Ketika tenaga kerja muda tadi semakin terdidik, kini mereka sudah tidak tertarik dengan sektor pertanian malah memilih bekerja di sektor lain. Inilah yang menyebabkan mismatch. Status pendidikan di sektor pertanian saat ini diisi oleh pekerja yang berumur tua dan capain pendidikannya masih rendah. Orang-orang yang bekerja di sektor pertanian itu umurnya secara rata-rata relative lebih tua jika di bandingan dengan sektor lain.
Petani yang semula hidup dalam orientasi budaya agraris yang cenderung mendekati ciri-ciri masyarakat tradisional, yang kemudian harus dihadapkan pada pilihan pekerjaan baru di bidang industri, harus mengadopsi perilaku-perilaku baru yang cenderung mendekati ciri-ciri masyarakat modern. Maka, perubahan paradigma pertanian yang tradisional menuju modern harus terus dilakukan.
Namun, kaum muda, milenial mematahkan anggapan-anggapan murung itu, Milenial Sofyan Adi Cahyono petani sayuran organi merbabu yang mampu mendatangkan penghasilan Rp300 juta  perbulan. Angka ini mengalahkan gaji bupati, kata Mentan, Syahrul Yasin Limpo dalam kunjungannya (27/6/2020).
Kita juga punya inovasi "Traktor Setan" yang diciptakan oleh Wakhid Hasim, pemuda asal Desa Tepakyang, Kecamatan Adimulyo, Kabupaten Kebumen yang menciptakan traktor yang dikendalikan dengan remot.

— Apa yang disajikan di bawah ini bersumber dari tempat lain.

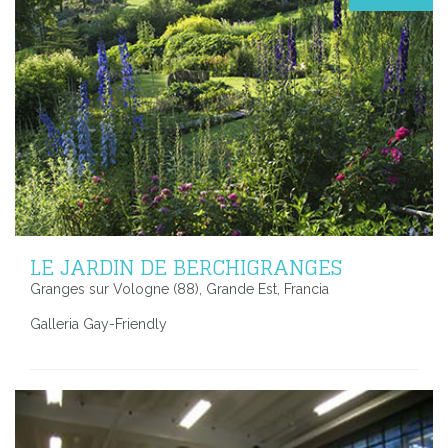
LE JARDIN DE BERCHIGRANGES
Granges sur Vologne (88), Grande Est, Francia
Galleria Gay-Friendly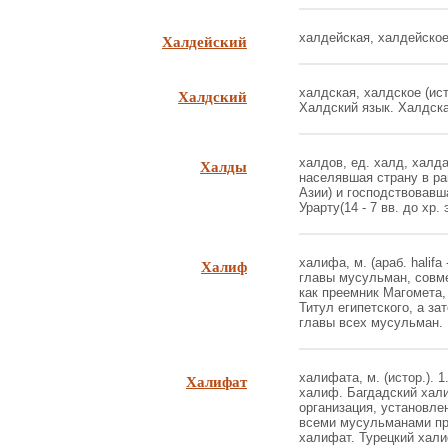
Халдейский
халдейская, халдейское.
Халдский
халдская, халдское (ист
Халдский язык. Халдская
Халды
халдов, ед. халд, халда
населявшая страну в ра
Азии) и господствовавш
Урарту(14 - 7 вв. до хр. э
Халиф
халифа, м. (араб. halifa
главы мусульман, совм
как преемник Магомета, 
Титул египетского, а за
главы всех мусульман. .
Халифат
халифата, м. (истор.). 1
халиф. Багдадский хали
организация, установле
всеми мусульманами пр
халифат. Турецкий халиф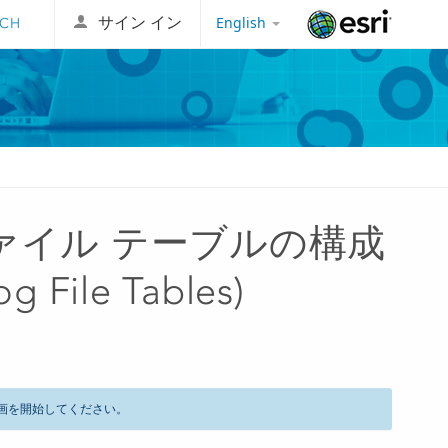
English
サイン イン
Esri
ァイル テーブルの構成
g File Tables)
画を開始してください。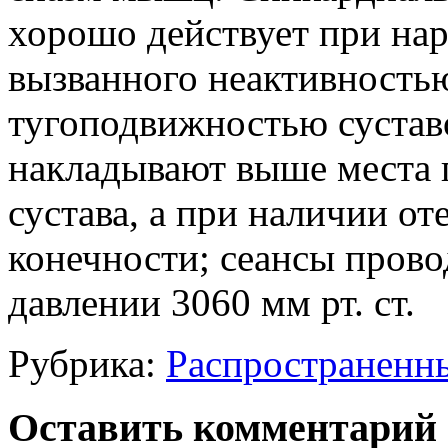
хорошо действует при на
вызванного неактивность
тугоподвижностью суста
накладывают выше места 
сустава, а при наличии от
конечности; сеансы прово
давлении 3060 мм рт. ст.
Рубрика:
Распространенн
Оставить комментарий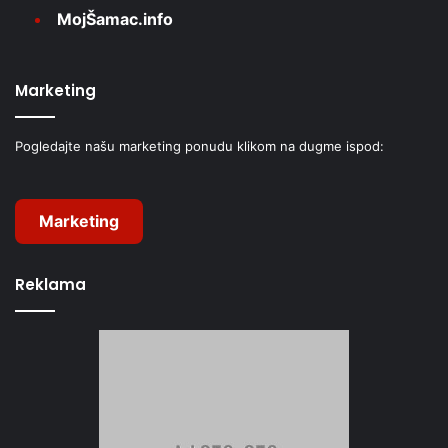
MojŠamac.info
Marketing
Pogledajte našu marketing ponudu klikom na dugme ispod:
Marketing
Reklama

Meski masih berupa prototipe, namun teknologi ini sudah bisa dimanfaatkan oleh petani. Meski digerakkan dengan remote, namun hasil bajakan sama dengan traktor yang dikendalikan dengan cara manual. Bahkan dalam satu hari dengan menggunakan traktor remote itu para petani bisa membajak lahan seluas 500 ubin. Untuk merangkai traktor setan hanya dibutuhkan dana sekira Rp3 juta rupiah kala dua tahun silam.